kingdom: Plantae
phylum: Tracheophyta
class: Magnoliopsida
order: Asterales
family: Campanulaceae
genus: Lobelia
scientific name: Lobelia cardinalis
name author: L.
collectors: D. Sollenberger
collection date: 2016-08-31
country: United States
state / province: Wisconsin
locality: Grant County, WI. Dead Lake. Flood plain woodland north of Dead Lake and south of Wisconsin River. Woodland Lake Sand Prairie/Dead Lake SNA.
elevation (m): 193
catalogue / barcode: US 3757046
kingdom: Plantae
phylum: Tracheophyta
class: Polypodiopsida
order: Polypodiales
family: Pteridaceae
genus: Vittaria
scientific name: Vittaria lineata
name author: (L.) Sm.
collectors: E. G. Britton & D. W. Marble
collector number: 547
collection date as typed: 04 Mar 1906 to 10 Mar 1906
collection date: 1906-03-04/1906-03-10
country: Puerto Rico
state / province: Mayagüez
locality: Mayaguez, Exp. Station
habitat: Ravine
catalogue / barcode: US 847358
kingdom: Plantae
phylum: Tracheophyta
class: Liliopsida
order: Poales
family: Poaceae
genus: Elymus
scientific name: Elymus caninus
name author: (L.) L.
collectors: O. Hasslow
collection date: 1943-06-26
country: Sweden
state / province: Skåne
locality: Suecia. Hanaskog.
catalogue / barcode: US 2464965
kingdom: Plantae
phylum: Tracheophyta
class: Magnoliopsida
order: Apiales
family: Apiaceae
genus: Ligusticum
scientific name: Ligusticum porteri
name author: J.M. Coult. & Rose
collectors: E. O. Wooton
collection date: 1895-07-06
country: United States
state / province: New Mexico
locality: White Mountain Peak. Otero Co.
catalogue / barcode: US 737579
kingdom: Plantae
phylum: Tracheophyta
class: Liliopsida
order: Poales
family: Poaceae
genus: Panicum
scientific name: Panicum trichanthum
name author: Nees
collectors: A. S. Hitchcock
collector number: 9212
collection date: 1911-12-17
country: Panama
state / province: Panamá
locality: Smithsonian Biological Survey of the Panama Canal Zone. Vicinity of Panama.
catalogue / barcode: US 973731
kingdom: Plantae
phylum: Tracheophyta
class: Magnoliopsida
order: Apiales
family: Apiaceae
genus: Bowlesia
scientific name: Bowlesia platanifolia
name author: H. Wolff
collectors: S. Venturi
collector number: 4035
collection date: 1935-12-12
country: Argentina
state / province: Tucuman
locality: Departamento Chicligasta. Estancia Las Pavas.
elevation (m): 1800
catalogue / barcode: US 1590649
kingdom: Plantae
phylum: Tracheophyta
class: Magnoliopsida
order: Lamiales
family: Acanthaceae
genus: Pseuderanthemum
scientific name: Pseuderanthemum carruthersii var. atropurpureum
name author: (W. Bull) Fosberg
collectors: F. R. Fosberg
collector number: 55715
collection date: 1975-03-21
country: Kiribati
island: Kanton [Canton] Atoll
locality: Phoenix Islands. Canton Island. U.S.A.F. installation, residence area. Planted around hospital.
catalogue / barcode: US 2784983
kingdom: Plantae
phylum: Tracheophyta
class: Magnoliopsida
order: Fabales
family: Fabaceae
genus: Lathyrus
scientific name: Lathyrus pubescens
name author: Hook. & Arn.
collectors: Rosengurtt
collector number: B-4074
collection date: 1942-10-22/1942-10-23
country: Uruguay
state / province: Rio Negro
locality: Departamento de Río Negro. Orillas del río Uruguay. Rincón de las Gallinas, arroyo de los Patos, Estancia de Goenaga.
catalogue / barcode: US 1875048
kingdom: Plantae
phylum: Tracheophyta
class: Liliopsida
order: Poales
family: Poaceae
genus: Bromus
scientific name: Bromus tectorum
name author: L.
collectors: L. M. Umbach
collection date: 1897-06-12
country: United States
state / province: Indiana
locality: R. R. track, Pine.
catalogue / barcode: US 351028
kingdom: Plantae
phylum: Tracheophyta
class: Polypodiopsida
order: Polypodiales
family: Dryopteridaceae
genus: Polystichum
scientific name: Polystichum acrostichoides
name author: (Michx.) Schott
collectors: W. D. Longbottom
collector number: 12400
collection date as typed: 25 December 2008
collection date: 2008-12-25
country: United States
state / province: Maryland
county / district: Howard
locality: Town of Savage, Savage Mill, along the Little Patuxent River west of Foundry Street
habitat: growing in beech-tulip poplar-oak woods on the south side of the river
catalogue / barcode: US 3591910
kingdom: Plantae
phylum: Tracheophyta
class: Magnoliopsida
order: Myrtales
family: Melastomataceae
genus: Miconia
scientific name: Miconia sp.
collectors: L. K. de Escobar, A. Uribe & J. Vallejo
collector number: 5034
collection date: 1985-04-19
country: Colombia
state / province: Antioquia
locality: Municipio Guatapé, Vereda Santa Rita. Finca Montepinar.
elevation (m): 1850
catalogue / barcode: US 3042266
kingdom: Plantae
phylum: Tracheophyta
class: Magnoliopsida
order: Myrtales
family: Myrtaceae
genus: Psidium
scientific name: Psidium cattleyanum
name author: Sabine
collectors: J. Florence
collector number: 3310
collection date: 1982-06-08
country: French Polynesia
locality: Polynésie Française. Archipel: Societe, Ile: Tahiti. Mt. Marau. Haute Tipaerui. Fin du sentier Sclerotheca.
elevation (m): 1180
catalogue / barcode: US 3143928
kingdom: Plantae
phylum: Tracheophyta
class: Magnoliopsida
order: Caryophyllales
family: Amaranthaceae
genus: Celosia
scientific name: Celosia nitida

___

**PROBLEM TO SOLVE**.
Copy the data from the line with "locality: Mayaguez, Exp. Station" up to and including the line with "state / province: Skåne".

**TASK OUTPUT**.
locality: Mayaguez, Exp. Station
habitat: Ravine
catalogue / barcode: US 847358
kingdom: Plantae
phylum: Tracheophyta
class: Liliopsida
order: Poales
family: Poaceae
genus: Elymus
scientific name: Elymus caninus
name author: (L.) L.
collectors: O. Hasslow
collection date: 1943-06-26
country: Sweden
state / province: Skåne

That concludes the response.